» **Gereksinim a**
Aşağıdaki satırları, ilk satırdan başlayıp içinde "Points négatifs" geçen satıra kadar, iki uç da dahil olmak üzere hiç değiştirmeden geri ver.

══ Seçilen Metin

“Demokratik Açılım”ın karşıtı olmak, faşizmle kanla barutla gözyaşı ile yan yana durmanın diğer adıdır. Hatta mevcut hükûmetin attığı adımlar yetersizdir. Burada ihsas-ı rey’de bulunuyorum.
Ancak demokratik açılım oldukça kadük ve kitleleri memnun etmeyen bir açılım olduğunu hemen belirtmekte fayda var.
Geçtiğimiz haftalarda cennetmekân Prof. İbrahim Canan Hoca’yı ebediyete yolcu ederken Marmara Üniversitesi İlahiyat Fakültesi’ndeki rezalete tanık oldum.
Nevrim döndü. Böyle alçaklık, böyle şebeklik böyle namussuzluk ancak Türkiye’ye has olabilir.
Marmara İlahiyat Fakültesi Camii’nin avlusunda beklerken, kız öğrencilerin okula girişleri dikkatimi çekti.
Çocuklar, güvenlik kontrolünden geçerlerken başörtülerinin üzerine envai çeşit şapka takıp okul bahçesine girebiliyorlardı. İnanmayacaksınız ama bazı kızlarımızın başında plaj şapkası bile vardı.

════

» **Gereksinim b**
Seçilen metne göre bazı kız öğrencilerin başında hangi tür şapka bile vardı?

══ Veri Kümesi

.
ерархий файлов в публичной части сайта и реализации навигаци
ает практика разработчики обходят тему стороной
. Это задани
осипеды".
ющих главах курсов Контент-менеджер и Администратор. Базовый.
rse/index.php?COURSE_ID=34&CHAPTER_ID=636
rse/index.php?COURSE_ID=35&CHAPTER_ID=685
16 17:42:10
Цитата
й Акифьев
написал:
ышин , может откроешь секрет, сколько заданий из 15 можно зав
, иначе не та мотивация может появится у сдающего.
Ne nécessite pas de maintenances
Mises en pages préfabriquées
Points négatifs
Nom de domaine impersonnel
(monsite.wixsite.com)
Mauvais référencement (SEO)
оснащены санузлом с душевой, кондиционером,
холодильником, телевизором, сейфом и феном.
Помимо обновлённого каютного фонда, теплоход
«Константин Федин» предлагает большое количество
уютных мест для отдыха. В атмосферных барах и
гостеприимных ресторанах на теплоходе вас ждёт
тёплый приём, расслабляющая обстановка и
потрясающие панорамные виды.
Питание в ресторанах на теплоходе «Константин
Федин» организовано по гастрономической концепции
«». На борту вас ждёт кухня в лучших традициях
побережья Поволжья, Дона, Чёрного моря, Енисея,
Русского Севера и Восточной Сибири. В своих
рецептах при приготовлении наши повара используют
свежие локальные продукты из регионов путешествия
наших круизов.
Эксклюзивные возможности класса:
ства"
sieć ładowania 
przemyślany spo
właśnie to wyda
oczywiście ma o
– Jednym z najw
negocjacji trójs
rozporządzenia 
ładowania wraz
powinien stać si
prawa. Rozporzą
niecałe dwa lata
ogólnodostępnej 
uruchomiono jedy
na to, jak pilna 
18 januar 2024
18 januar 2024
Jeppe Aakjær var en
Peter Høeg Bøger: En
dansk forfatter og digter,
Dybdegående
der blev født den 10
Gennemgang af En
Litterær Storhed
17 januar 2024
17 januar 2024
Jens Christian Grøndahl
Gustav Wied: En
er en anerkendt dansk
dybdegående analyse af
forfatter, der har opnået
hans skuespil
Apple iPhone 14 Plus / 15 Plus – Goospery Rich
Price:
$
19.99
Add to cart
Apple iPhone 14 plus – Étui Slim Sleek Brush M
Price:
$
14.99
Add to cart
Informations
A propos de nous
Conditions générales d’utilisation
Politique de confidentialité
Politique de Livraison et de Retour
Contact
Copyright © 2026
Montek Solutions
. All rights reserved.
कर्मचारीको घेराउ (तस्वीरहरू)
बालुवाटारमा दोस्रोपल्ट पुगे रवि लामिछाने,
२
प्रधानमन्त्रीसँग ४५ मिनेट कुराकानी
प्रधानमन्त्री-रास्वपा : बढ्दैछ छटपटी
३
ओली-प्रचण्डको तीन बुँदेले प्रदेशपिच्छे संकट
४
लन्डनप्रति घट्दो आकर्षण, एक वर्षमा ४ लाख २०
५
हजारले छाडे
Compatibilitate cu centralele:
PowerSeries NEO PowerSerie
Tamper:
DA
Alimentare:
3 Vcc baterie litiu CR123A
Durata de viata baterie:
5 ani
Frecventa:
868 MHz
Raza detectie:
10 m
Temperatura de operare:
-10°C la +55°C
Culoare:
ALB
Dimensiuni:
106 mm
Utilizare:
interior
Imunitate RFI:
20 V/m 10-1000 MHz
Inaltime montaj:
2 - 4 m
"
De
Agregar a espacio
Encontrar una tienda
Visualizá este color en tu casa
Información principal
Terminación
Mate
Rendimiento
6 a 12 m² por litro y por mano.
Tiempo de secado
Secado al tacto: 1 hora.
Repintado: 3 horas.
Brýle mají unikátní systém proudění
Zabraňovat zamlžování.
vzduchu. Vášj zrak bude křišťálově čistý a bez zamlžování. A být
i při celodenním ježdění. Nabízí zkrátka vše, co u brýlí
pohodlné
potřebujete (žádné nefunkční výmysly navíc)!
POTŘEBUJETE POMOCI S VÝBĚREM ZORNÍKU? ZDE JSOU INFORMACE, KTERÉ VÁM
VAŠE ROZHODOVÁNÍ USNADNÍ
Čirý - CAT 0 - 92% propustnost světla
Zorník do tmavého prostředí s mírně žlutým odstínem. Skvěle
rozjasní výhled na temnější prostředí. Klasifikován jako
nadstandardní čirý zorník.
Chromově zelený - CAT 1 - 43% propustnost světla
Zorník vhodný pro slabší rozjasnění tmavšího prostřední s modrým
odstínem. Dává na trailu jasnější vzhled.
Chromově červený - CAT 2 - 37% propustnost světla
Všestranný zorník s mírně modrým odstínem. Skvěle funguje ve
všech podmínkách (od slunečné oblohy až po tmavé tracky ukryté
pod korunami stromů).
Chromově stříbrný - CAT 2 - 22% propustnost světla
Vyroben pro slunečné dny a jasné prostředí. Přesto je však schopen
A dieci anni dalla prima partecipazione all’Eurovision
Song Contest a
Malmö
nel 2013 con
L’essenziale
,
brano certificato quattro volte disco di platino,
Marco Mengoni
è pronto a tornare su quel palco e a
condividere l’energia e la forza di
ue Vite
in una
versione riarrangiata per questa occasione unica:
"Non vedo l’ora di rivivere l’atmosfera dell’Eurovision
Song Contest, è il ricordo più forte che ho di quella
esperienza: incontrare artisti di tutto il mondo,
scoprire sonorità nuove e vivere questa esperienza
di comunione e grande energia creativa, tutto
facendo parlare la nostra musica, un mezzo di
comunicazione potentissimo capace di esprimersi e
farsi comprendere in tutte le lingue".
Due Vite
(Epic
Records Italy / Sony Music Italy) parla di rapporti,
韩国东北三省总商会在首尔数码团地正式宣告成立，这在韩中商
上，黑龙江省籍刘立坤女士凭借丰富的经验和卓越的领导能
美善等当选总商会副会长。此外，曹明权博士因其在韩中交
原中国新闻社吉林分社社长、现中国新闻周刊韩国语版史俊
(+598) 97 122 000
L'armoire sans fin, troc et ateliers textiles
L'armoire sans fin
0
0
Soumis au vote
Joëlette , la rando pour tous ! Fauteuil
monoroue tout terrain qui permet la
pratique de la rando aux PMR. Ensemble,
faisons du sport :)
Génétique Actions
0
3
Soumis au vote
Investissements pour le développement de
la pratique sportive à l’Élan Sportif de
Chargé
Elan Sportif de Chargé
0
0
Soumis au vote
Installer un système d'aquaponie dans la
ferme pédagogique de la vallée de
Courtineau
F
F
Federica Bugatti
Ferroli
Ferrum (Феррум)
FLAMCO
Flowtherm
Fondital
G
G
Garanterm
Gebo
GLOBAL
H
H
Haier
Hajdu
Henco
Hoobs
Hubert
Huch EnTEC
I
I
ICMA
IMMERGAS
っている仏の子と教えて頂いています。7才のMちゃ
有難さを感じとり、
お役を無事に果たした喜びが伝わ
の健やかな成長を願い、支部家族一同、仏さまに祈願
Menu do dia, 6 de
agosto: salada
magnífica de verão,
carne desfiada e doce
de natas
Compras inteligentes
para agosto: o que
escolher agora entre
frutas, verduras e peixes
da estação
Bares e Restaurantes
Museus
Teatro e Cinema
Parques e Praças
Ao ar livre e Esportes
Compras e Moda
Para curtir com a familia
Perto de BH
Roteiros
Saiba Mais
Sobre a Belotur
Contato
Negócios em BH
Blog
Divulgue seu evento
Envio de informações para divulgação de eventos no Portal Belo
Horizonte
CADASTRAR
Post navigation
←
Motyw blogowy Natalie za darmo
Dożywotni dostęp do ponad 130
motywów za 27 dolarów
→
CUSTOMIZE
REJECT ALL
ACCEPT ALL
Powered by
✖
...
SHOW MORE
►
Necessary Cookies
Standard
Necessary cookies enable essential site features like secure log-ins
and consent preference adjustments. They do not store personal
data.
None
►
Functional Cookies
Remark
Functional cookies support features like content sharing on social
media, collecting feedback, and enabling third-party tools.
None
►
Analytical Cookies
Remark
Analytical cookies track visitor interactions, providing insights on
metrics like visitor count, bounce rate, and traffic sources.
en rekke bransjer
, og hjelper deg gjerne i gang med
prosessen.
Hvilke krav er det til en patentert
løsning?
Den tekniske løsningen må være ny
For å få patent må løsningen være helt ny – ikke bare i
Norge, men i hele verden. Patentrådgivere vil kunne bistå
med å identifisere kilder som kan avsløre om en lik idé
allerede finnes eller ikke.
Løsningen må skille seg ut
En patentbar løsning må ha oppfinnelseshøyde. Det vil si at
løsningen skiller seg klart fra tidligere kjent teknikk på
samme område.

════

» **Görev Sonucu a**
.
ерархий файлов в публичной части сайта и реализации навигаци
ает практика разработчики обходят тему стороной
. Это задани
осипеды".
ющих главах курсов Контент-менеджер и Администратор. Базовый.
rse/index.php?COURSE_ID=34&CHAPTER_ID=636
rse/index.php?COURSE_ID=35&CHAPTER_ID=685
16 17:42:10
Цитата
й Акифьев
написал:
ышин , может откроешь секрет, сколько заданий из 15 можно зав
, иначе не та мотивация может появится у сдающего.
Ne nécessite pas de maintenances
Mises en pages préfabriquées
Points négatifs

» **Görev Sonucu b**
Plaj şapkası.